Medium chain acyl-CoA dehydrogenase (deficiency) is one of the most common forms of metabolic disorders that affect infants and young children. Nevertheless, it is a rare condition which is common in 1 out of 5,000-12,000 births. It is a disorder whereby the gene associated with breaking down fats is either absent or isn’t working properly. MCAD deficiency is inherited as an autosomal recessive disorder with a 25% chance of a child inheriting the defective gene from both carrier parents and 50% chance of inheriting the defective gene from one carrier parent, thus becoming a carrier. There is also a 25% chance that the offspring will not inherit the defective gene. However, it can be managed with dietary changes and supplementation of carnitine as well as frequent doctor visits in case of any complications.
Can You Be Cured Of MCAD Deficiency?
MCAD deficiency in newborns can be identified through a screening test, which is a blood test carried out after birth. There is no known cure for MCAD deficiency; however, your child can live long with minimal or no complications at all. This can be achieved by ensuring that your baby does not go for long hours without feeding. Also, if your child falls ill, you should treat it as an emergency and take him/her to your caregiver without delay. Individuals with MCAD disorder are usually prone to life-threatening complications, which can easily arise if treatment is not administered immediately.
During times of ailment, you can give your child high energy drinks, to prevent symptoms of this deficiency as well as the resulting metabolic crisis. For children eating, ensure you feed them on a low-fat, high-carbohydrate diet, so that there are enough sugars to be broken down and provide the energy required by the body. Carnitine supplements can also be administered in order to provide the body muscles with energy. They also help remove any harmful substances, which have collected in the bloodstream as a result of the failure of oxidation of fats.
What Are The Symptoms Of MCAD Deficiency?
Children or adults with MCAD deficiency lack the necessary enzyme to convert fats into energy. At birth, an infant with MCAD deficiency shows no symptoms of the condition until the second or third month. In cases of mild MCAD disorder, an individual will not exhibit symptoms until they’ve reached adulthood when the condition is diagnosed. Symptoms of MCAD deficiency are usually triggered by long periods of fasting. Nonetheless, symptoms can also arise in situations where one is seriously ill, for example from a common cold or other infections. The symptoms of MCAD deficiency are:
- Weakness and tiredness
- Lack of energy and fatigue
- The feeling of being sick
- Low blood sugar (hypoglycemia)
- Drowsiness and sleeping for long periods
- Mood and behavior changes
If the condition worsens, then one may exhibit symptoms such as:
- Breathing difficulties
- Hypoketotic hypoglycemia which is low blood sugar level as a result of an inadequate breakdown of fats
- Liver problems such as an enlarged liver
- Brain damage which may result in aphasia (inability to understand or use language)
- Sudden death
Factors To Be Considered For An MCAD Deficiency Treatment Plan
Your primary caregiver should consult a dietician or metabolic doctor so as to create a treatment plan that will help them cope with MCAD deficiency.
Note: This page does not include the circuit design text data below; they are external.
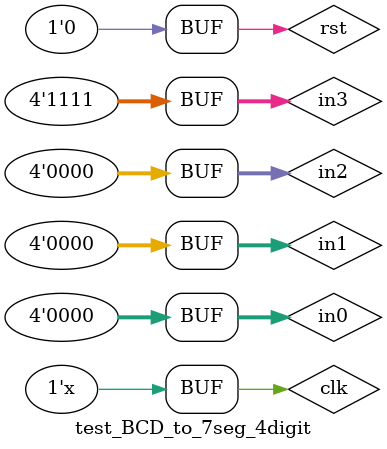
<source format=v>
`timescale 1ns / 1ps


module test_BCD_to_7seg_4digit;

	// Inputs
	reg [3:0] in3;
	reg [3:0] in2;
	reg [3:0] in1;
	reg [3:0] in0;
	reg clk = 0;
	reg rst;

	// Outputs
	wire [6:0] seg;
	wire [3:0] an;

	// Instantiate the Unit Under Test (UUT)
	BCD_to_7seg_4digit uut (
		.in3(in3), 
		.in2(in2), 
		.in1(in1), 
		.in0(in0), 
		.clk(clk), 
		.rst(rst), 
		.seg(seg), 
		.an(an)
	);
	
	always #10 clk = ~clk;

	initial begin
		// Initialize Inputs
		in3 = 0;
		in2 = 0;
		in1 = 0;
		in0 = 0;
		rst = 0;

		// Wait 100 ns for global reset to finish
		#100;
        
		in3 = 4'hF;
		
		#1000;

	end
      
endmodule


</source>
The major factors considered are the frequency of feeding, ideal diet or rather foods to eat, what to do in case your baby is not feeding properly especially when they are sick and how to manage any complications that may arise. Children with MCAD disorder will need extra care. Therefore, it is important that you follow your doctor’s advice and if the need arises, take your kid to the doctor to prevent irreversible health damage.
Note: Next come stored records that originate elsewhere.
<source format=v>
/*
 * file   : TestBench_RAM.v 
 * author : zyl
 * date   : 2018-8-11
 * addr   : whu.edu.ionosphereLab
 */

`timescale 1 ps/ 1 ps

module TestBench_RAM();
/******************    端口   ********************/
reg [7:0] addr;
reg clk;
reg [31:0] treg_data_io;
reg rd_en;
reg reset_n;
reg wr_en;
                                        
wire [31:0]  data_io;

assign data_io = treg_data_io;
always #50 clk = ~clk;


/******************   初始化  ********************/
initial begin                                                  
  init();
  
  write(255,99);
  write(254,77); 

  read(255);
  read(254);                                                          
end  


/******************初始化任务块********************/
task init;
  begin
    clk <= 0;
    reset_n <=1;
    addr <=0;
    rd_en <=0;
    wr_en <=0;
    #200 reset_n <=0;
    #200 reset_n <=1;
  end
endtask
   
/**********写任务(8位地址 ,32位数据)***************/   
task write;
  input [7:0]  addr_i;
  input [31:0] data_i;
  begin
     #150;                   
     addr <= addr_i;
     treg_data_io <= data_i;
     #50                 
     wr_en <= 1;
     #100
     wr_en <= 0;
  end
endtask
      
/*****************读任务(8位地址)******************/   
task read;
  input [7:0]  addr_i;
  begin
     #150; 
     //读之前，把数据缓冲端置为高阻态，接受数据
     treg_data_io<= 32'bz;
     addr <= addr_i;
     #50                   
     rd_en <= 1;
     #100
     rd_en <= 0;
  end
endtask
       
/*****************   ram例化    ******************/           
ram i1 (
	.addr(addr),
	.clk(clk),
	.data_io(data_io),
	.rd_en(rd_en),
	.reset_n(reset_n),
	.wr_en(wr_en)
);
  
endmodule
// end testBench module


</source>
You cannot be cured of MCAD deficiency, but that does not mark the end of the road. As a matter of fact, you can lead a normal healthy life, without having any complications provided you follow the advised care plan. The prognosis of MCAD deficiency is good if diagnosed and treated early enough, i.e. during childhood. However, if the disorder is not diagnosed until adulthood, the prognosis cannot be as promising as to when it is diagnosed early. Since this deficiency is a life-long condition, one will have to ensure they take treatment for the rest of their lives, so as to improve life quality.